*** RECORDS SHOWN Section Begins ***

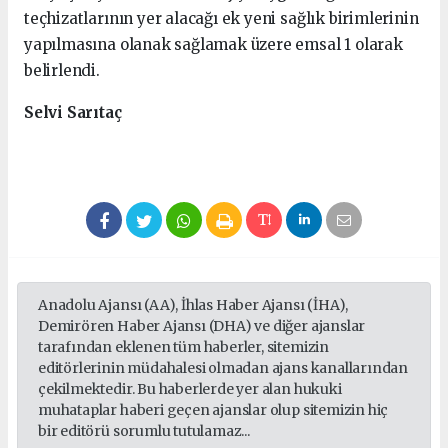
teçhizatlarının yer alacağı ek yeni sağlık birimlerinin
yapılmasına olanak sağlamak üzere emsal 1 olarak
belirlendi.
Selvi Sarıtaç
Anadolu Ajansı (AA), İhlas Haber Ajansı (İHA),
Demirören Haber Ajansı (DHA) ve diğer ajanslar
tarafından eklenen tüm haberler, sitemizin
editörlerinin müdahalesi olmadan ajans kanallarından
çekilmektedir. Bu haberlerde yer alan hukuki
muhataplar haberi geçen ajanslar olup sitemizin hiç
bir editörü sorumlu tutulamaz...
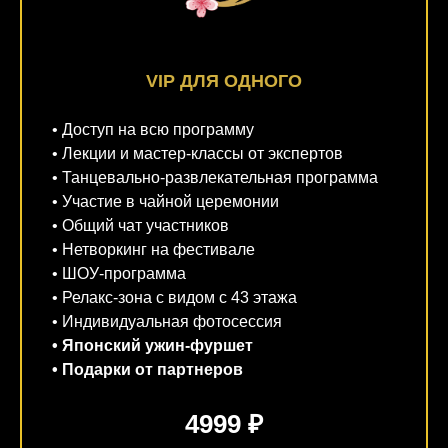
VIP ДЛЯ ОДНОГО
• Доступ на всю программу
• Лекции и мастер-классы от экспертов
• Танцевально-развлекательная программа
• Участие в чайной церемонии
• Общий чат участников
• Нетворкинг на фестивале
• ШОУ-программа
• Релакс-зона с видом с 43 этажа
• Индивидуальная фотосессия
• Японский ужин-фуршет
• Подарки от партнеров
4999 ₽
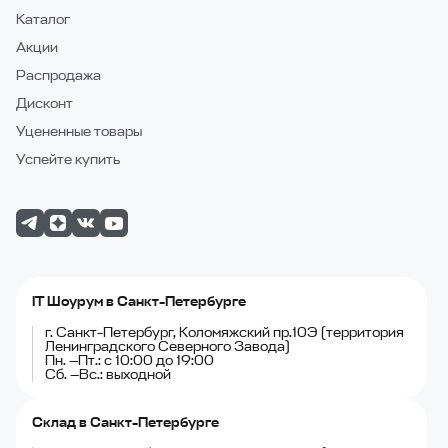
Каталог
Акции
Распродажа
Дисконт
Уцененные товары
Успейте купить
IT Шоурум в Санкт-Петербурге
г. Санкт-Петербург, Коломяжский пр.10Э (территория
Ленинградского Северного Завода)
Пн. —Пт.: с 10:00 до 19:00
Сб. —Вс.: выходной
Склад в Санкт-Петербурге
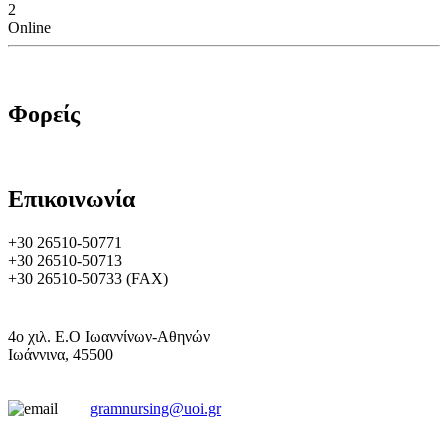
2
Online
Φορείς
Επικοινωνία
+30 26510-50771
+30 26510-50713
+30 26510-50733 (FAX)
4o χιλ. Ε.Ο Ιωαννίνων-Αθηνών
Ιωάννινα, 45500
gramnursing@uoi.gr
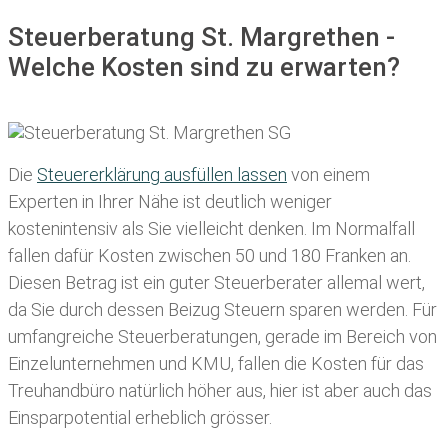
Steuerberatung St. Margrethen -
Welche Kosten sind zu erwarten?
Die
Steuererklärung ausfüllen lassen
von einem
Experten in Ihrer Nähe ist deutlich weniger
kostenintensiv als Sie vielleicht denken. Im Normalfall
fallen dafür
Kosten zwischen 50 und 180 Franken
an.
Diesen Betrag ist ein guter Steuerberater allemal wert,
da Sie durch dessen Beizug Steuern sparen werden. Für
umfangreiche Steuerberatungen, gerade im Bereich von
Einzelunternehmen und KMU, fallen die Kosten für das
Treuhandbüro natürlich höher aus, hier ist aber auch das
Einsparpotential erheblich grösser.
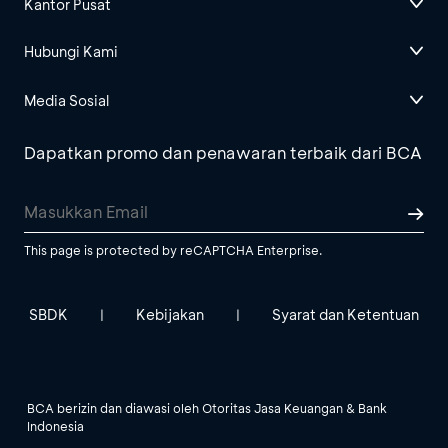
Kantor Pusat
Hubungi Kami
Media Sosial
Dapatkan promo dan penawaran terbaik dari BCA
This page is protected by reCAPTCHA Enterprise.
SBDK
Kebijakan
Syarat dan Ketentuan
|
|
BCA berizin dan diawasi oleh Otoritas Jasa Keuangan & Bank
Indonesia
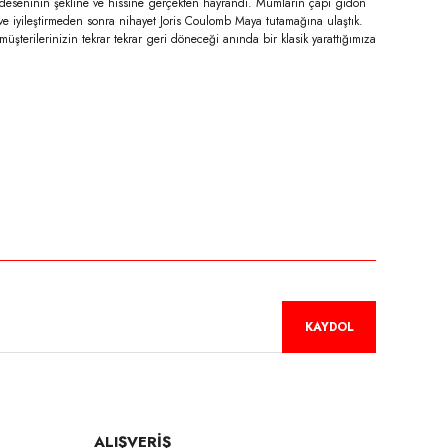
tek deseninin şekline ve hissine gerçekten hayrandı. Mumların çapı gidon
ve iyileştirmeden sonra nihayet Joris Coulomb Maya tutamağına ulaştık.
erilerinizin tekrar tekrar geri döneceği anında bir klasik yarattığımıza
niz.
KAYDOL
ALIŞVERİŞ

*** RECORDS SHOWN Section Ends ***

## YOUR INSTRUCTIONS
From the first line of the records through the line with "Demirören Haber Ajansı", reproduce each line exactly and leave the pictures out.

## OUTPUT OF THE EXERCISE
teçhizatlarının yer alacağı ek yeni sağlık birimlerinin
yapılmasına olanak sağlamak üzere emsal 1 olarak
belirlendi.
Selvi Sarıtaç
Anadolu Ajansı (AA), İhlas Haber Ajansı (İHA),
Demirören Haber Ajansı (DHA) ve diğer ajanslar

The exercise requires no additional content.